There’s a bit of tension on this front, and it’s completely understandable. The most secure passwords are the most complicated. But since we have to access our accounts on a regular basis, there’s a strong argument in favor of simplicity.
That conflict is best resolved in favor of security over ease.
That means creating strong passwords. As a general rule, you can think of a strong password as being one that you can’t remember yourself. After all, if you have difficulty with it, you’ll be making it virtually impossible for a thief to hack.
Creating Strong Passwords
Creating strong passwords is a multistep process. It takes more time, but it’s the best way to protect yourself.
Use these tips to create strong passwords:
1. Create passwords that use a mix of letters, numbers, and symbols. Also use both upper and lowercase letters. A thief may be able to guess a word or number that you will use. But it will be much more difficult to hack a password that contains a word and a number, as well as a symbol that makes absolutely no sense.
2. Never used identifiable names or numbers. For example, don’t use your name, any part of your address, your spouse’s name, your kids’ names, your phone number, and absolutely not your Social Security number. If you must use names or numbers, pick ones that are more obscure.
3. Scramble your passwords. That means creating passwords that don’t use identifiable words or number sequences.
4. Let websites create passwords for you. If that service is available, take advantage of it. They will create completely unrecognizable passwords that can’t remotely be tied to you.
5. Longer passwords are better than short ones. This is especially true if they make no sense.
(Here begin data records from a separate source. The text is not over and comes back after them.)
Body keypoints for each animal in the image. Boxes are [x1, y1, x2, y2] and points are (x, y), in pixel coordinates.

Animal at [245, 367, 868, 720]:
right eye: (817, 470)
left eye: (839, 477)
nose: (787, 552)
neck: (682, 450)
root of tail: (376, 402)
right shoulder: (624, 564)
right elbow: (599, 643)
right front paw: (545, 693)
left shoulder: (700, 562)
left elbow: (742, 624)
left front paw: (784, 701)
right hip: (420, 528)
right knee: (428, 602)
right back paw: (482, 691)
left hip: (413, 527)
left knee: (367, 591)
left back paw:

6. Use a different password for every account that you have. No, that’s not convenient at all. But that’s the whole point. If you have a different password for each account, a thief can’t access all your accounts with a single password.
Naturally, any password that will be impossible for a thief to decipher will be difficult for you as well. That means you won’t be able to commit them to memory. Avoid writing passwords down and displaying them were people can see them. A better alternative is to use an online password manager such as LastPass.
It won’t be convenient, but that’s exactly what we’re going for!